Of all the publications… of all the publications…!!!!

Book review: the Case for the European Union

For me, the book review’s paragraph above pretty much says it all.

The case in favour of the European Union today, like that of the European Economic Community in 1970, is devoid of sufficient evidence to justify the ideology in favour of any such European Union, let alone a federalist one.

It seems to be a common theme for the EurIn crowd: where is the evidence to support your ideology?  Join the dots for us.  Make sense.  Make it relevant to us taxpayers.

An alternative perspective: The Rethink Institute of Washington re Turkey

I loved this paper, because it is so completely and utterly different from anything else written about Europe!

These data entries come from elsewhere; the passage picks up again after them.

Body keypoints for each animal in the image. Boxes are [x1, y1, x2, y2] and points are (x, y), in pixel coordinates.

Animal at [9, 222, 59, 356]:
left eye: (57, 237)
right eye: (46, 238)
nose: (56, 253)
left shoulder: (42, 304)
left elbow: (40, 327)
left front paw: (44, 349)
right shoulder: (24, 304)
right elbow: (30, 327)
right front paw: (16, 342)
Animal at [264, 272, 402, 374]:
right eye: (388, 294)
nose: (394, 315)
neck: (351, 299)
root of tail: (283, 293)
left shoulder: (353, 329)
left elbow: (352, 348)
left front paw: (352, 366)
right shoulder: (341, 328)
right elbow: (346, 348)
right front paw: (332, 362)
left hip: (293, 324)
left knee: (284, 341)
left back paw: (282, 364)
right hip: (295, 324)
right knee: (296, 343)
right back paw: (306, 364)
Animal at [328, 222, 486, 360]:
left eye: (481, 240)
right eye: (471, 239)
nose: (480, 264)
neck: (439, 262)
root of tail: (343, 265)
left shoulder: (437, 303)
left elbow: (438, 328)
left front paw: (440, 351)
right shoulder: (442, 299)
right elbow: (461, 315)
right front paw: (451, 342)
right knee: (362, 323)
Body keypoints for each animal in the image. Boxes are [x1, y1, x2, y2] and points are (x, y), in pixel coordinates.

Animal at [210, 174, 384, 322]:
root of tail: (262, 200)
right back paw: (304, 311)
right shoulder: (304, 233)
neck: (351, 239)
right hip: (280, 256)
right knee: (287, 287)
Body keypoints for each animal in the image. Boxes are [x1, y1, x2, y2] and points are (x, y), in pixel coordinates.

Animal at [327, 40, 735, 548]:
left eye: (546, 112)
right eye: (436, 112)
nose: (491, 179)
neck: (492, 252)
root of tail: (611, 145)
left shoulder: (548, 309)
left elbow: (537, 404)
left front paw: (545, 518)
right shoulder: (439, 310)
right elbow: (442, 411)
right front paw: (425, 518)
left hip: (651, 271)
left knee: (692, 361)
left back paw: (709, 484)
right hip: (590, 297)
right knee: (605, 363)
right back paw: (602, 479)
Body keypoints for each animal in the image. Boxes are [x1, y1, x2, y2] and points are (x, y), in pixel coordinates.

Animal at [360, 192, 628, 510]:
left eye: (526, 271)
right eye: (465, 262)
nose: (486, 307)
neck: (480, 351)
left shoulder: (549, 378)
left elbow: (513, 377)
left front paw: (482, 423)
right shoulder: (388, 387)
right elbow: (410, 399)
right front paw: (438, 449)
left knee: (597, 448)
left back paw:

Whilst I am sympathetic to its message, and fully endorse its strong belief in the strictly secular state (in spite of bombing campaigns by fundamentalist terrorists to blackmail us into believing otherwise), I have too many doubts about how the author understands the European Union.  The author describes a European Union which I don’t really recognise: to appear to accept religious differences is one thing, but European Union policy choices show otherwise (especially EU inactivity relating to Bosnia in the 1990s).

And how ready Turkey might warm to the prospect of having the social model of employment, welfarism and the Eurozone shoved down its throat as a condition of membership is something I’d be particularly keen to see… but at a long, long distance.